骆良南旋即瞇起眼,瞧出她不怀好意的眼神。「别想搞鬼。」
「我们来跳舞好不好?」邬小康余音未落,人已经起了身,走到高级音响那里去挑唱片了。
「妳哪能跳舞?」
「跳慢舞嘛……布鲁斯也不错啊!」她是比较想跳快舞啦,但是肚里那家伙不知道会不会抗议。「还是方块舞……华尔兹……」
「别考我舞蹈,我只会基本几套的社交舞。」宴会时充数用的——,跟小康她们这些从小跳舞到大的人可不一样,邬院长的社交舞一流,育幼院每个孩子都是舞林高手。
邬小康倒是兴致勃勃,把唱片置入音响里,还不忘把灯光调暗,借着阳台透进来的烛光,两扇落地窗的倒影映在地面上,气氛浪漫旖旎。
她轻巧的脱下高跟鞋,来到骆良南面前。
他轻柔的搂过她的腰际,握住她的柔黄,随着音乐声流泄,开始翩然起舞。
这是她心里的小小愿望之一。
「你知道我们私底下怎么叫你吗?」她开始开诚布公了。
「嗯?南哥哥不是吗?」她从以前就这样叫,虽然他现在比较喜欢「南」这个简称。
「嘻……」她摇摇头,咬着唇露出淘气样。「小安她们都戏称你叫南王子。」
「哇喔!王子啊!」骆良南反而觉得很尴尬。这就是为什么邬小福常常望着他偷笑的原因吗?

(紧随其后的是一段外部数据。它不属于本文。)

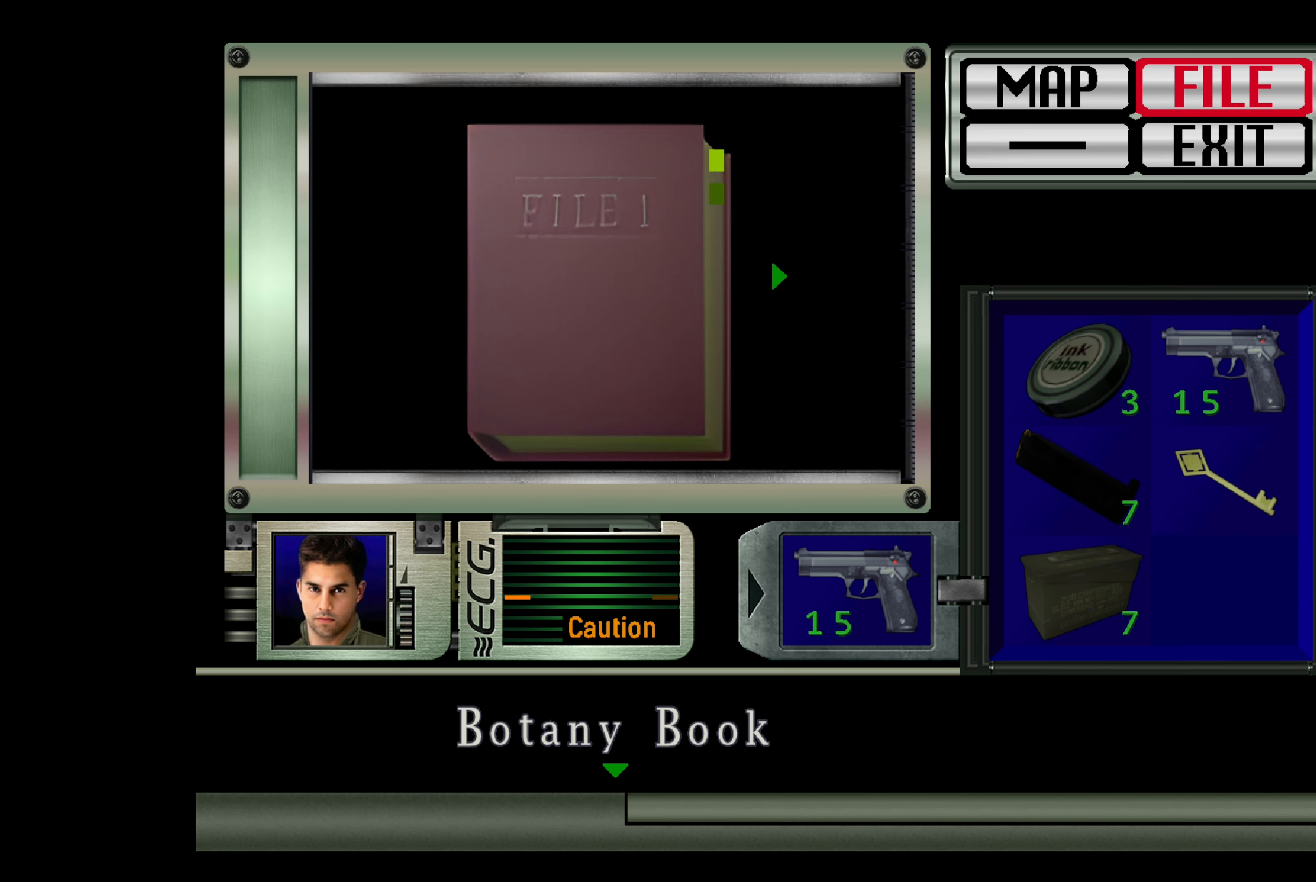
{"buttons": [], "left_stick": "center", "right_stick": "center", "events": []}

「是啊,因为你以前真的超像故事书里的王子。」邬小康遥想起第一次见面那时,站在老旧的窗户边,阳光刚好洒在他身上,高雅又带着点忧愁的白色王子,活脱脱从故事里走出来了!
「白色……咳!我那天的确穿白色的毛衣。」他当然不可能忘记,跟小康第一次见面的那天。「原来我还带着点忧愁啊……啧啧!」想不到这几个丫头想象力这么丰富。

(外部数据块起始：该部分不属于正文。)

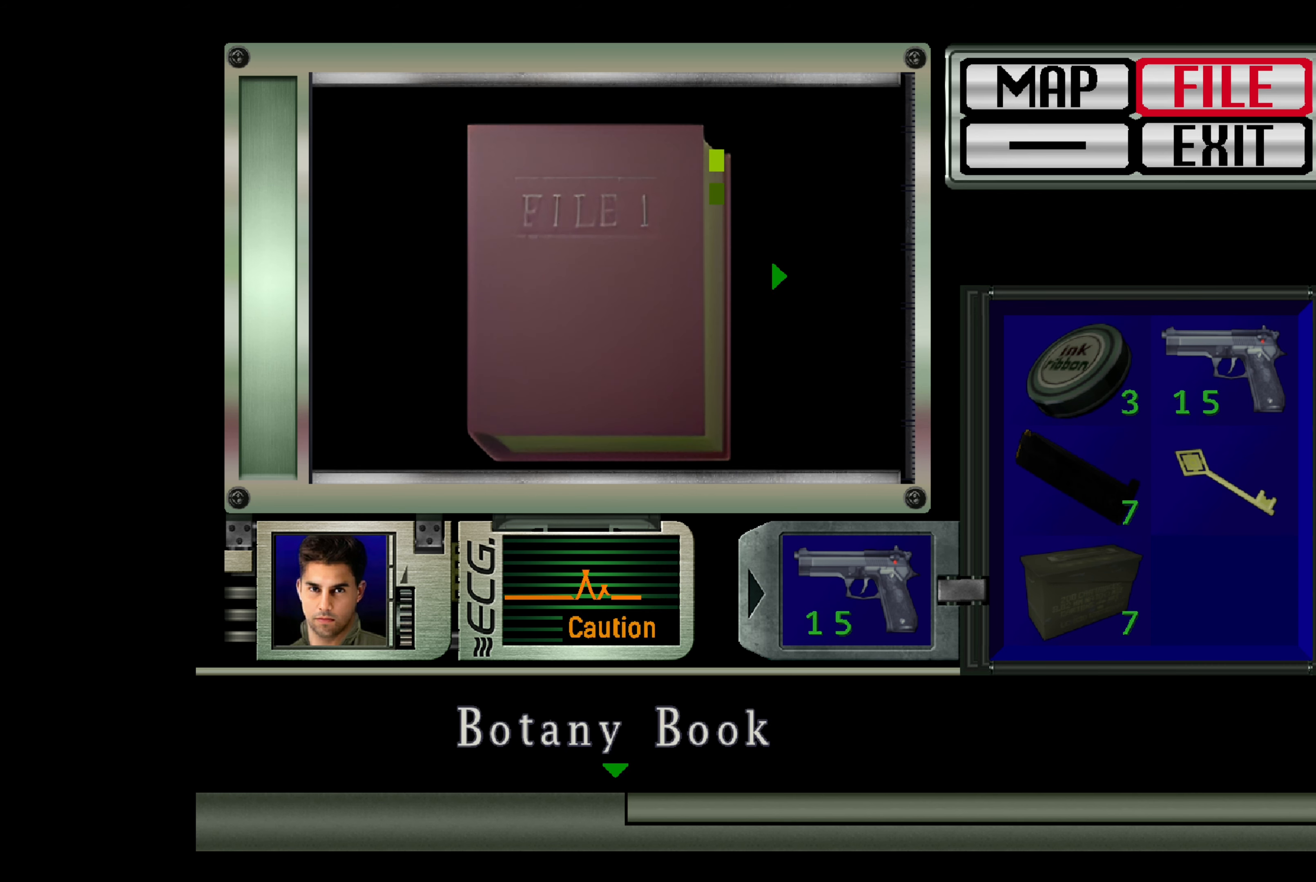
{"buttons": [], "left_stick": "center", "right_stick": "center", "events": []}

「现在也是啊!」她扬睫看着他的眉心,「你习惯轻轻的拢眉,有种忧郁少年的味道!」
「忧郁中年人喽!」他自嘲着,「再五年,我就是欧吉桑了!」
「在我眼中,你永远都是忧郁的南王子。」她吐了吐舌,带着点腼腆说着很让人害躁的话语。「想跟王子在城堡里跳舞,一直是我的愿望之一喔!」
骆良南有些不可思议。一向精打细算的邬小康,竟然还保有这么纯真的一面?
「城堡里?跳舞?」他带着她画了一个大圆,益发觉得手中的女人怎么这么可爱。
「说说而已。」她娇靥一挑,「在总统套房里也不错。」
「呵呵,妳说出来,我就会帮妳达成的。」骆良南热切的凝视着她。小康永远要知道,他愿意为所爱的人付出所有一切。给予她快乐,就是让自己幸福。
就带小康去古堡吧!为她在那里办一场盛大的舞会,就像故事书里所描述的,他将拥着她在众人面前悠然起舞。
「别闹了,我随口说说。」她交代着。拜托,别她说一句,他就破费一次。
骆良南笑而不答。他连哪个国家都敲定了。
或许,干脆在那里结婚吧?
门铃声终于响起,邬小康期待中的晚餐来了,服务生用餐车将阳春面和小菜送进来,除了豆干、卤蛋外,骆良南还多切了粉肠、肝连、猪心等许多小菜,好让邬小康能够大快朵颐。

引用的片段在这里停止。